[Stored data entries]
☆ ☆ ☆ ☆ ☆ ☆ ☆
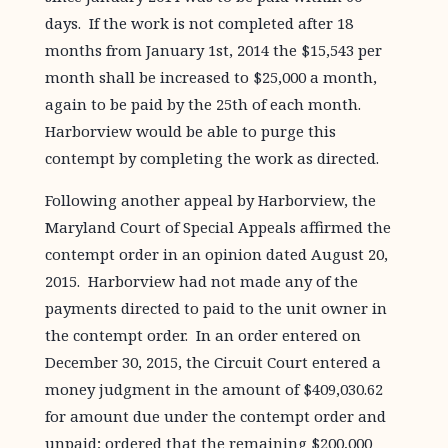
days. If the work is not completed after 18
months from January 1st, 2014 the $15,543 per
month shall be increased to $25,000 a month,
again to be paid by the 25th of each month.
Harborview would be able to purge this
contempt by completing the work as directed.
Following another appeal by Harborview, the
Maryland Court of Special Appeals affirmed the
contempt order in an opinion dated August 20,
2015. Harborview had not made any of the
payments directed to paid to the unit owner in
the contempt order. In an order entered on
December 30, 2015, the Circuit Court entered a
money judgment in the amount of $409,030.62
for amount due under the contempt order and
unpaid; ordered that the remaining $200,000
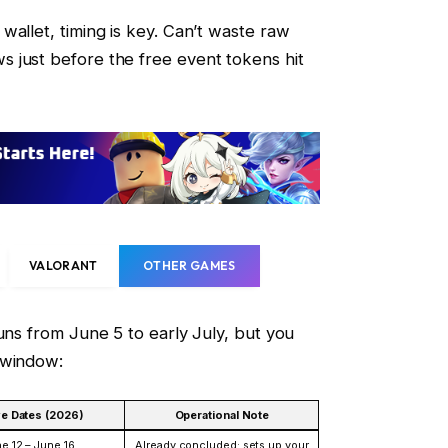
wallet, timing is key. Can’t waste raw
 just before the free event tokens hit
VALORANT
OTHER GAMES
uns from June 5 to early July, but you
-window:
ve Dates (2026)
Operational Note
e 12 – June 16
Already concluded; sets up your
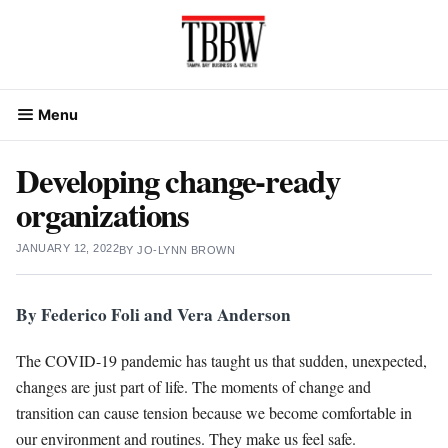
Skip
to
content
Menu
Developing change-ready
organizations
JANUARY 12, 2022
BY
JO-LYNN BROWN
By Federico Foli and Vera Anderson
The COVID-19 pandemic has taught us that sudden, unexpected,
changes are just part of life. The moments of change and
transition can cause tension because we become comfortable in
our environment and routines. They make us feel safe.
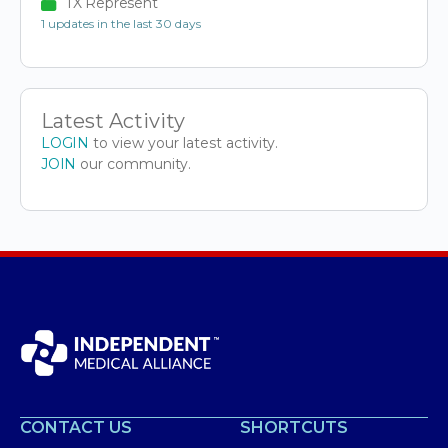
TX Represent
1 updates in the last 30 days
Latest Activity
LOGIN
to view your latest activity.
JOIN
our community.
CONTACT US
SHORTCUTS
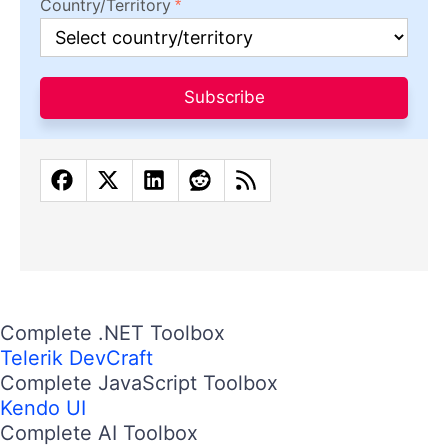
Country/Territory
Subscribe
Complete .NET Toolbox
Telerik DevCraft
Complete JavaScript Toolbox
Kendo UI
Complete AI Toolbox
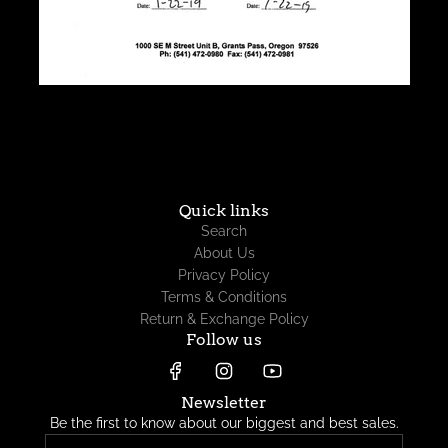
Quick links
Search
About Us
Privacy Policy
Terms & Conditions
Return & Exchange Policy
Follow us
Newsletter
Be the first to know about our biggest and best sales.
☆ ☆ ☆ ☆ ☆ ☆ ☆
Brief -> Lines containing the word "your": copy every one of them from the records above.

Worked solution ->
Already concluded; sets up your
to view your latest activity.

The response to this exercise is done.